[SOURCE DATA — start]

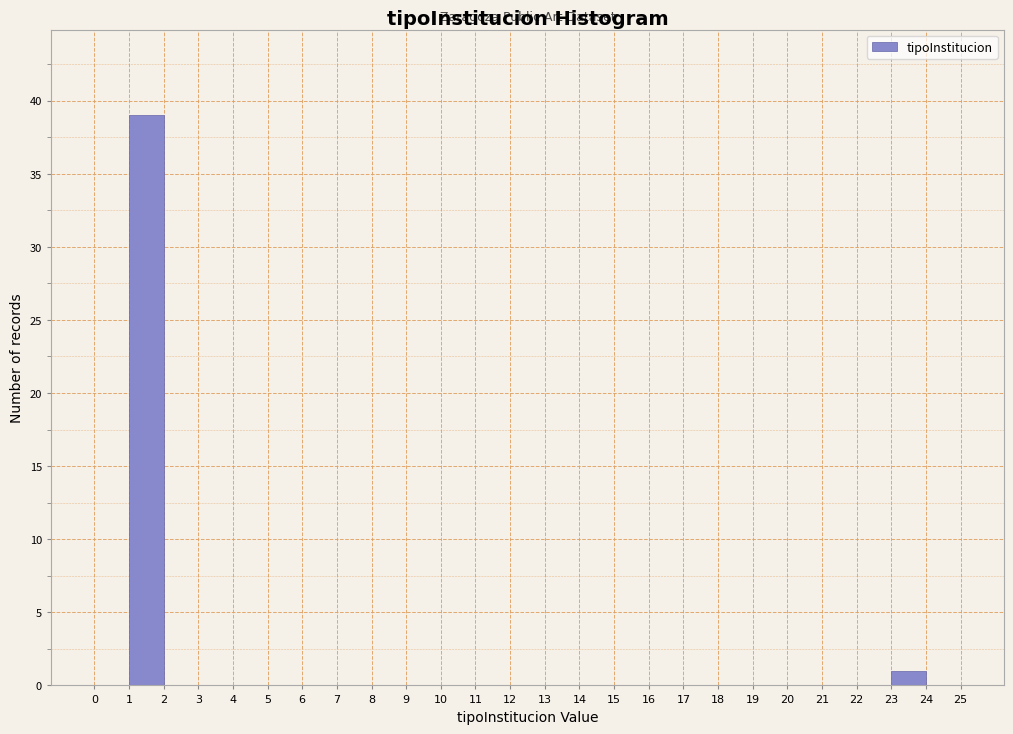

Reading left to right, transcribe this chart: for each bar, give the range it covers on the x-axis and its height. The values are not printed on the chart, so give them approximately, as read against the axis.

0 to 1: 0
1 to 2: 39
2 to 3: 0
3 to 4: 0
4 to 5: 0
5 to 6: 0
6 to 7: 0
7 to 8: 0
8 to 9: 0
9 to 10: 0
10 to 11: 0
11 to 12: 0
12 to 13: 0
13 to 14: 0
14 to 15: 0
15 to 16: 0
16 to 17: 0
17 to 18: 0
18 to 19: 0
19 to 20: 0
20 to 21: 0
21 to 22: 0
22 to 23: 0
23 to 24: 1
24 to 25: 0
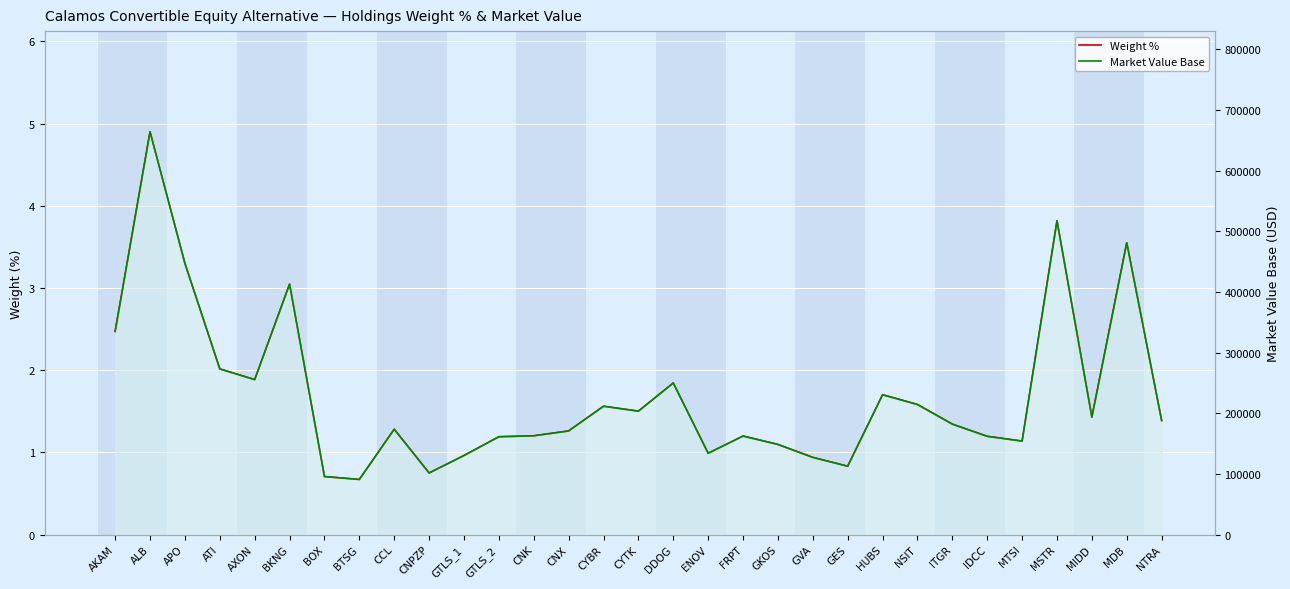

At IDCC, list the series in order from largest to smallest.

Market Value Base, Weight %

[SOURCE DATA — finish]

* _WHAT IS EXPECTED_
Count the lines in the material above that contain the string "axis", and reply with that number alone.

* _ANSWER TO THIS PROBLEM_
1